Tuesday, March 19, 2013

From Angelina with love.

My Uncle Jack Casey passed away the other night. He was a great guy and I am sorry he's gone. He was 91 years old, and he lived every single one of them. He was still driving and and going to work right up until he suffered a stroke in December.

I come from a large Irish American family. Jack was one of seven kids. One died in infancy but the other 6 lived long busy lives producing 32 children between them. With his passing, my mother is the sole survivor of those siblings. That is hard to believe because each personality was so distinct and such a part of my life, I can't imagine they are all gone. What a reunion must be going on in heaven now!

Jack was the patriarch, the host of the family reunions, the teller of family stories and the keeper of family history. Many of us heard the stories multiple times, some only once or twice. Once you heard them, though, you didn't forget them. Thanks to Jack, my kids know about my great grand father Michael Casey as well as their own great grand father (my grandfather) John Casey and their contributions to San Francisco and to our family. That is a tremendous gift for which I am ever grateful.

Uncle Jack also had a great sense of humor. When I was a kid I was just a little bit darker skinned than all of my fair Irish cousins. There were several blonds, a few redheads and many brunettes. Even the brunettes had the fair Irish skin, though.

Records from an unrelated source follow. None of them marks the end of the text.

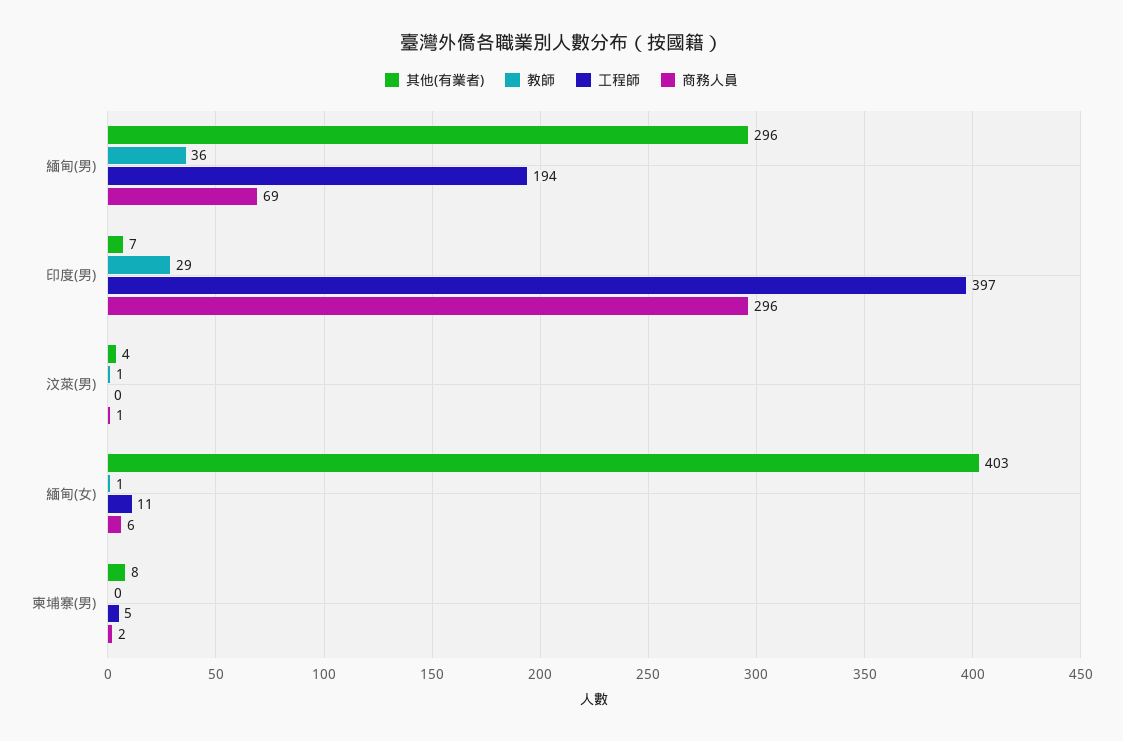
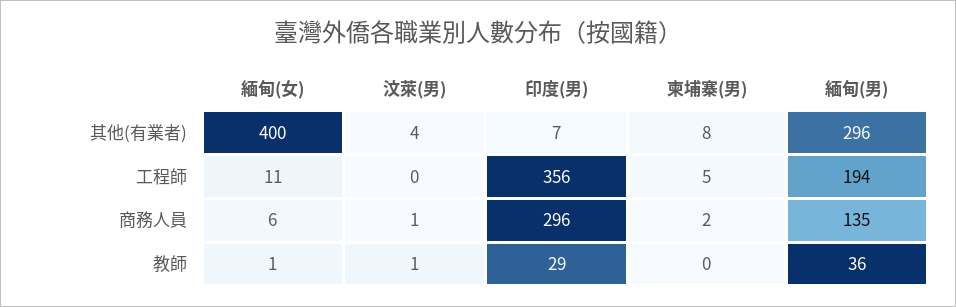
  {
    "其他(有業者)": {
      "緬甸(男)": 296,
      "印度(男)": 7,
      "汶萊(男)": 4,
-     "緬甸(女)": 403,
+     "緬甸(女)": 400,
      "柬埔寨(男)": 8
    },
    "教師": {
      "緬甸(男)": 36,
      "印度(男)": 29,
      "汶萊(男)": 1,
      "緬甸(女)": 1,
      "柬埔寨(男)": 0
    },
    "工程師": {
      "緬甸(男)": 194,
-     "印度(男)": 397,
+     "印度(男)": 356,
      "汶萊(男)": 0,
      "緬甸(女)": 11,
      "柬埔寨(男)": 5
    },
    "商務人員": {
-     "緬甸(男)": 69,
+     "緬甸(男)": 135,
      "印度(男)": 296,
      "汶萊(男)": 1,
      "緬甸(女)": 6,
      "柬埔寨(男)": 2
    }
  }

Except me. I had dark hair, dark eyes and eyebrows, and skin of a more olive complexion. Because of this my Uncle Jack thought I looked Italian and always called me Angelina Baciagalupi.

And I always answered to it.

The other day my mom and I went to see him in the hospital. We knew from his kids that the end was near and wanted to visit. My mom was at his bedside and though he was weak and half asleep,  it was clear that he recognized her and was happy to see her.  I was next.  I wondered if he would know who I was. (He was Uncle Jack to a LOT of people). As I leaned over to kiss him, I remembered what would set me apart and said,

"Hi Uncle Jack, it's me. Angelina Baciagalupi."

His face reacted immediately. My cousin Alice, his youngest daughter said," Well THAT brought a smile." Alice didn't know the reference because she is younger than me. The whole Angelina thing was done by the time I was about 10 and she was too young to remember. I pulled that out of the deepest recesses of my childhood memories. Besides, even if she was old enough to remember,  I like to think that was something just between Jack and me.

It probably wasn't necessary. Uncle Jack knew exactly who was who and what was what until he drew his last breath. But getting that last smile from my Uncle Jack, a guy who was always smiling, made my day.

Godspeed Uncle Jack. Thanks for everything.

Nobody laughed harder at Jack's stories than Jack himself.

Jack's obituary in the SF Chronicle is  here

1 comment:

  1. I am sorry to hear of your dear uncle's death and the diminution of your mother's clan. That being said, you, too, Angelina, tell a good story and I'm certain that you've inherited that longevity and sense of humor from your uncle as well. What makes this story personal for me, too, is that my Syrian grandfather, married to my Mississippi grandmother used to tease me as the only dark kid in the family and call me Angelina. I looked exactly like the Italian side of MY family! The word "bacigalupi" was also used in jest in our family! Weird. It must hearken back to the days when Italians and Irish were one-upping each other on supremacy.